De Beers' synthesis have hit the ground running PIC: LIGHTBOX.COM
The worst fears of synthetic diamond manufacturers are coming true, as De Beers has released estimates showing that prices of the manufactured stones in the US have dropped by up to 30%, just six weeks after the diamond giant began producing its own synthetics.

In a remarkable U-turn against an industry it had been fighting for decades, De Beers in May announced it was entering the synthetics production market, as a way of responding to consumer demand for lower priced, fashion stones, while also creating space for natural diamonds to continue being sold at a premium.

De Beers, which is technically capable of producing the most advanced synthetics, announced it would sell its manufactured stones for up to 75% lower than prevailing market prices and would also clearly brand its synthetics.  Synthetics producers read both moves as a power play to take over and crush their market, which for decades has been dependent on marketing synthetics as natural while pricing them at a discount to the natural.

De Beers plans to produce up to 500,000 carats annually, in an industry that produces an estimated 4.2 million carats per year, another signal that its U-turn was intended to control the synthetics industry.

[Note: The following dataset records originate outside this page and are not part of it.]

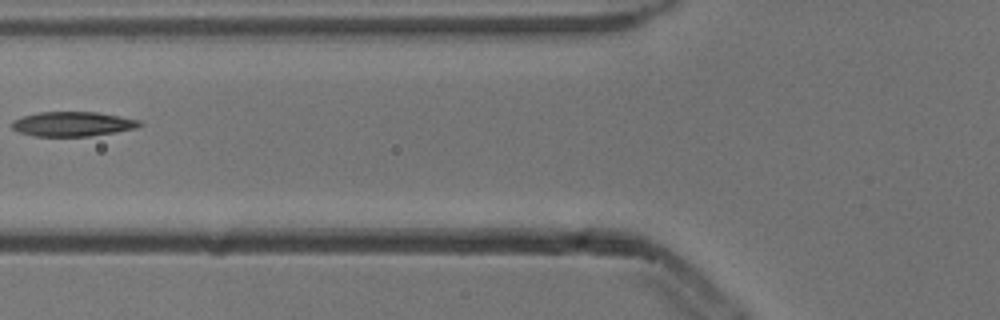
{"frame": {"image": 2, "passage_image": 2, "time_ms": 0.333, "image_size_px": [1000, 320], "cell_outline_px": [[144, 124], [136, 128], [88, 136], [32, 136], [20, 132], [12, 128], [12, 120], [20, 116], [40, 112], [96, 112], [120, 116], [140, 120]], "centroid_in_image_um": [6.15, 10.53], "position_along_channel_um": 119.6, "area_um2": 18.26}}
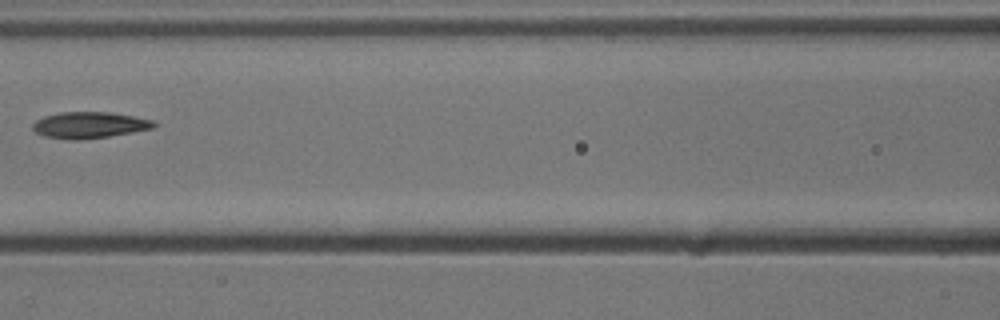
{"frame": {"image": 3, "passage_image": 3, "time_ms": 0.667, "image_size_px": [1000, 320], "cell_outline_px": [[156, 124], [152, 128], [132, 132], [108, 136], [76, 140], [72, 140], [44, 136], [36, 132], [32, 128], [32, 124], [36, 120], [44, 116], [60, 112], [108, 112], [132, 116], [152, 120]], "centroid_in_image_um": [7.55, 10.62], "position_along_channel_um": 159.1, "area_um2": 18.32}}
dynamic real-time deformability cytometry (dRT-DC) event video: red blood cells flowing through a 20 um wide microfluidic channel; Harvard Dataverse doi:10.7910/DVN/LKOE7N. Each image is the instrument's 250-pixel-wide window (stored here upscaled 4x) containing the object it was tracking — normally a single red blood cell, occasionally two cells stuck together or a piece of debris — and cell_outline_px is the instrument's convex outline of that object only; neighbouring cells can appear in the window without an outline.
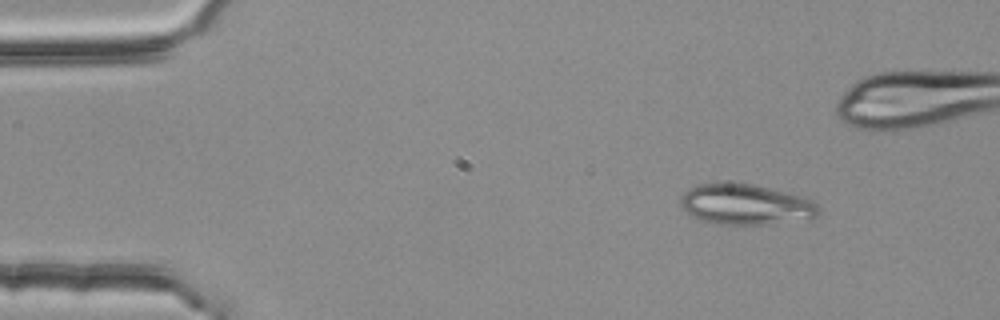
{"species": "common noctule bat (a hibernating species)", "species_latin": "Nyctalus noctula", "temperature_condition": "room temperature", "stored_images_in_passage": 4, "camera_frame_rate_fps": 3000, "um_per_image_px": 0.085, "animal": {"sex": "female", "body_mass_g": 25.1}, "frame": {"image": 1, "passage_image": 1, "time_ms": 0.0, "image_size_px": [1000, 320], "cell_outline_px": [[820, 212], [812, 220], [768, 224], [716, 224], [692, 216], [684, 212], [680, 204], [680, 196], [688, 188], [700, 184], [752, 184], [800, 196], [816, 204], [820, 208]], "centroid_in_image_um": [63.38, 17.41], "position_along_channel_um": 21.6, "area_um2": 32.43}}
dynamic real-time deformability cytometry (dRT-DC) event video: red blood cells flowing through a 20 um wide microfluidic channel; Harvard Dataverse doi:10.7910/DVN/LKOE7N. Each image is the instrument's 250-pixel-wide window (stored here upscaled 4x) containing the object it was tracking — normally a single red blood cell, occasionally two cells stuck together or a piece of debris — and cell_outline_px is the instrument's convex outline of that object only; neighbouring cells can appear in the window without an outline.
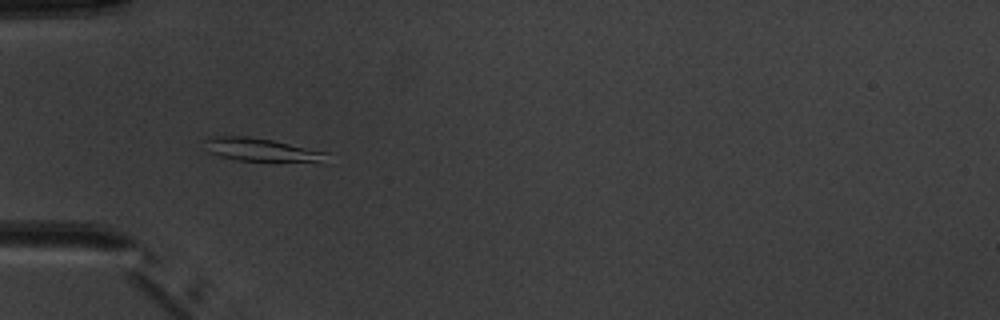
{"species": "common noctule bat (a hibernating species)", "species_latin": "Nyctalus noctula", "temperature_condition": "warm", "stored_images_in_passage": 5, "camera_frame_rate_fps": 3000, "um_per_image_px": 0.085, "animal": {"sex": "male", "body_mass_g": 20.1, "forearm_length_mm": 53.5}, "frame": {"image": 1, "passage_image": 4, "time_ms": 4.333, "image_size_px": [1000, 320], "cell_outline_px": [[328, 152], [324, 164], [240, 160], [220, 156], [208, 152], [204, 140], [220, 136], [248, 136], [272, 140]], "centroid_in_image_um": [22.36, 12.77], "position_along_channel_um": 62.6, "area_um2": 16.82}}
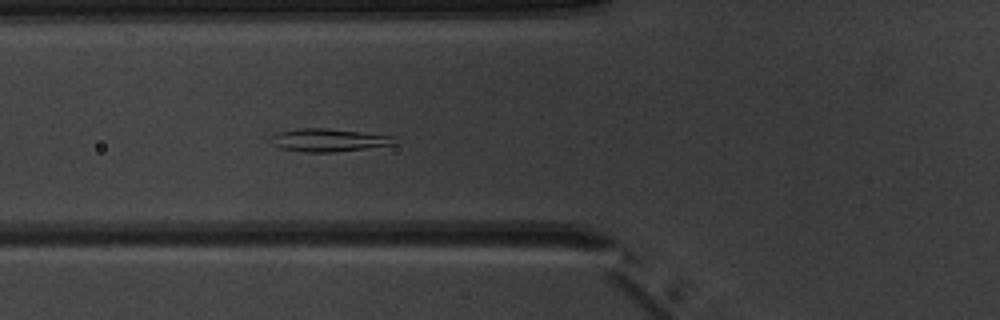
{"frame": {"image": 2, "passage_image": 5, "time_ms": 5.333, "image_size_px": [1000, 320], "cell_outline_px": [[396, 144], [332, 152], [304, 152], [280, 148], [272, 144], [272, 136], [280, 132], [300, 128], [328, 128], [392, 136]], "centroid_in_image_um": [27.9, 11.91], "position_along_channel_um": 97.9, "area_um2": 16.13}}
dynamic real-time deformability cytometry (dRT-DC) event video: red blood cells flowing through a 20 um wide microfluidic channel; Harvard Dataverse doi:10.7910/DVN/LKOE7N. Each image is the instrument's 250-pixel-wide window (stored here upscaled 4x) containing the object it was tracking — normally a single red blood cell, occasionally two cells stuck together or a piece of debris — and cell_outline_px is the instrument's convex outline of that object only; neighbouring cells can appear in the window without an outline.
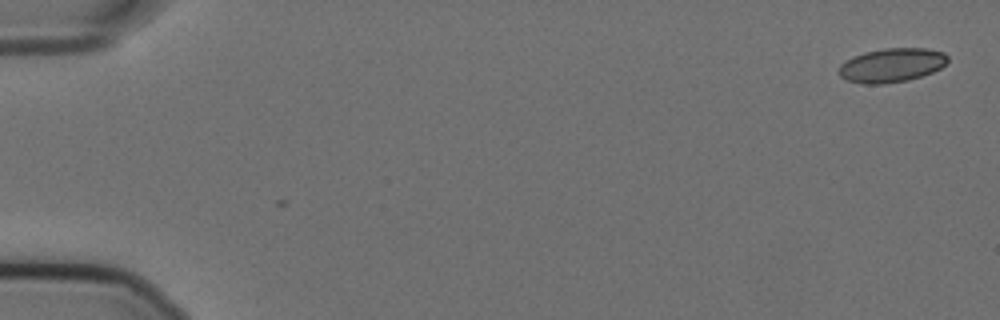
{"species": "Egyptian fruit bat (a non-hibernating species)", "species_latin": "Rousettus aegyptiacus", "temperature_condition": "cold", "stored_images_in_passage": 3, "camera_frame_rate_fps": 3000, "um_per_image_px": 0.085, "animal": {"sex": "female"}, "frame": {"image": 1, "passage_image": 1, "time_ms": 0.0, "image_size_px": [1000, 320], "cell_outline_px": [[948, 60], [940, 68], [932, 72], [908, 80], [884, 84], [860, 84], [848, 80], [840, 76], [836, 72], [840, 64], [852, 56], [864, 52], [884, 48], [924, 48], [944, 52], [948, 56]], "centroid_in_image_um": [75.74, 5.54], "position_along_channel_um": 9.3, "area_um2": 21.73}}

On Tuesday, De Beers’ Executive Vice President, Marketing, Stephen Lussier said the diamond group had noted a 25 - 30% drop in the price of synthetic diamonds in the US market. In an interview with BusinessWeek on the sidelines of De Beers’ Diamond Conference, Lussier said the observed trends were in line with expectations. “We only started selling at the very end of September and are only a month into the game, but we have already seen a decline in prices amongst lab-grown producers in the US market and they are probably 25 to 30% down from what they were.

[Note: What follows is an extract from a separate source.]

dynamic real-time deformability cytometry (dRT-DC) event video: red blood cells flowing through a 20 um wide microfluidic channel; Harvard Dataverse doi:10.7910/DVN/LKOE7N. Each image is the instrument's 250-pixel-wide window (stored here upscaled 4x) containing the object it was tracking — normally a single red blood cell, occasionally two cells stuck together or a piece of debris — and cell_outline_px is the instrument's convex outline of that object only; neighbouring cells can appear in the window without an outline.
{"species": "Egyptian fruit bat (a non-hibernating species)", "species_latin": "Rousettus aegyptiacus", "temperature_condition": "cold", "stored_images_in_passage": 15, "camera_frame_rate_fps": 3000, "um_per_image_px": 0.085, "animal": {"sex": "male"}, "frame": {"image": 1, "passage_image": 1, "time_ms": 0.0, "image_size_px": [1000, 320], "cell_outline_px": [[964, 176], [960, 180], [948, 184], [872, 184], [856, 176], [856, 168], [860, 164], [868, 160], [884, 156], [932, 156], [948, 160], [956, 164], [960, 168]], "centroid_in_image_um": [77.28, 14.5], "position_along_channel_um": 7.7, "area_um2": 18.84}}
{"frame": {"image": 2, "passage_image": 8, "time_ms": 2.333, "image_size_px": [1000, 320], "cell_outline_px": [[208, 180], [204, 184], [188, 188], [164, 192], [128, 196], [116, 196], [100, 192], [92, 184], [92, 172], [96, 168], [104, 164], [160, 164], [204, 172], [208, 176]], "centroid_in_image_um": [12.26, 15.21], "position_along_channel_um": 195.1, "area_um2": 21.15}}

“We will see more price declines going forward

as the production volume increases and the competition becomes about price,” he said.

Lussier’s comments were in stark contrast to De Beers’ official line expressed through executives in May, that the diamond was not overly focussed or concerned about how the rest of the synthetics industry would react to its own lab-grown stones. “We don’t know how other lab-grown producers will react,” De Beers executive vice-president, commercial and partnerships, Alessandra Berridge told BusinessWeek then.  “They could re-position their products and change the game. “It may also be that others follow suit and over time one finds that consumers understand more about these products and the prices reduce, just like what happened with flat screen TVs.”

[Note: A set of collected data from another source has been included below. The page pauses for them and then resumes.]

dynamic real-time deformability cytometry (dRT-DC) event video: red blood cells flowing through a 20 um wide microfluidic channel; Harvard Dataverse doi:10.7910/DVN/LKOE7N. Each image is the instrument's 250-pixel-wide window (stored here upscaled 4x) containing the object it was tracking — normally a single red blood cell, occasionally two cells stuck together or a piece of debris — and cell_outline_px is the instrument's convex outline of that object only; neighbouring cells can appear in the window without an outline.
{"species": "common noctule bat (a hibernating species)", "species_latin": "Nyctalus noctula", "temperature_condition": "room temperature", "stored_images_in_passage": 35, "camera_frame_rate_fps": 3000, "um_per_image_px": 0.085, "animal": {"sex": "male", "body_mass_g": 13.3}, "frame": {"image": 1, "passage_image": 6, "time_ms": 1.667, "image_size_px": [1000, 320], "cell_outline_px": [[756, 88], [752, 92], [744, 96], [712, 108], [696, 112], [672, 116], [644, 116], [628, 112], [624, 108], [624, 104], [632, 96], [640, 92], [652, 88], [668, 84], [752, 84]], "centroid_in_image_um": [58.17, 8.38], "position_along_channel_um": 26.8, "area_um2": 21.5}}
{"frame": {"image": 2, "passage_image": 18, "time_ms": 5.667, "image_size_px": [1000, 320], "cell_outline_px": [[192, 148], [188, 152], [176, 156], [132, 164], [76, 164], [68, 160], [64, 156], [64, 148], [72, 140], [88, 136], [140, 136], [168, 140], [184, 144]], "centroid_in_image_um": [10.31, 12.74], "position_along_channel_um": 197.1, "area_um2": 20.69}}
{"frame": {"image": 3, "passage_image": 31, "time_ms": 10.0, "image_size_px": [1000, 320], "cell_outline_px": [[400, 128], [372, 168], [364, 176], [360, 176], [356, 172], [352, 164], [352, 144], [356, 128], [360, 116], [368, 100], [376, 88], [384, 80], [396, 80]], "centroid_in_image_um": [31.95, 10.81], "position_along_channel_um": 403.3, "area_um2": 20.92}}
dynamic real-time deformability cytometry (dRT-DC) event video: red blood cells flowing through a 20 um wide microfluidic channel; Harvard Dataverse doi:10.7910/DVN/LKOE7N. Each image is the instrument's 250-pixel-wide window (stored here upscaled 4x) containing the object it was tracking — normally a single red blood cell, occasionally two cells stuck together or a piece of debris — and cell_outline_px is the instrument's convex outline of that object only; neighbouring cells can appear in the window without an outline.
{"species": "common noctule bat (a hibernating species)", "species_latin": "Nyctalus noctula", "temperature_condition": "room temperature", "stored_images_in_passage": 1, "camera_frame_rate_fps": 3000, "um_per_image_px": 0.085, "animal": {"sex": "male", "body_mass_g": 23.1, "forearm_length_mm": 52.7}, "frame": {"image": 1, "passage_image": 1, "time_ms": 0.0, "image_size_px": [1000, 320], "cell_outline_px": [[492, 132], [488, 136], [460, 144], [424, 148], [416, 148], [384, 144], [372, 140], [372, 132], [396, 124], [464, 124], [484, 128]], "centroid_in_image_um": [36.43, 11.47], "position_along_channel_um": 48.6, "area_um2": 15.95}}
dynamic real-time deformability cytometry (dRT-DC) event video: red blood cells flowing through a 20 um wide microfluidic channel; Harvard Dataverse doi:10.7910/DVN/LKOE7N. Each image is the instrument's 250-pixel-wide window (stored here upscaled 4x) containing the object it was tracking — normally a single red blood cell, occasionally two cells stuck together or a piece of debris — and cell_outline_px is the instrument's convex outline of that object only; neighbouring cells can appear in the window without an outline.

This week, Lussier was quick to add that De Beers’ synthetics were not the only factor pushing prices down.

“It is also a reflection of the fact this is a manufactured product, costs are declining and the competition is on price which naturally leads to price decline. “This is what makes synthetics so different from natural diamonds, which are inherently finite and rare and which you cannot just produce more of.” He said De Beers was putting the finishing touches on a US$94 million synthetics production lab in Oregon, US which would further set trends in the market.

“The long term is that as volume increases, the prices will fall. We need to keep watching it; we have only been in the market for six weeks, but it’s encouraging to see prices beginning to decline because that’s what will happen,” he said.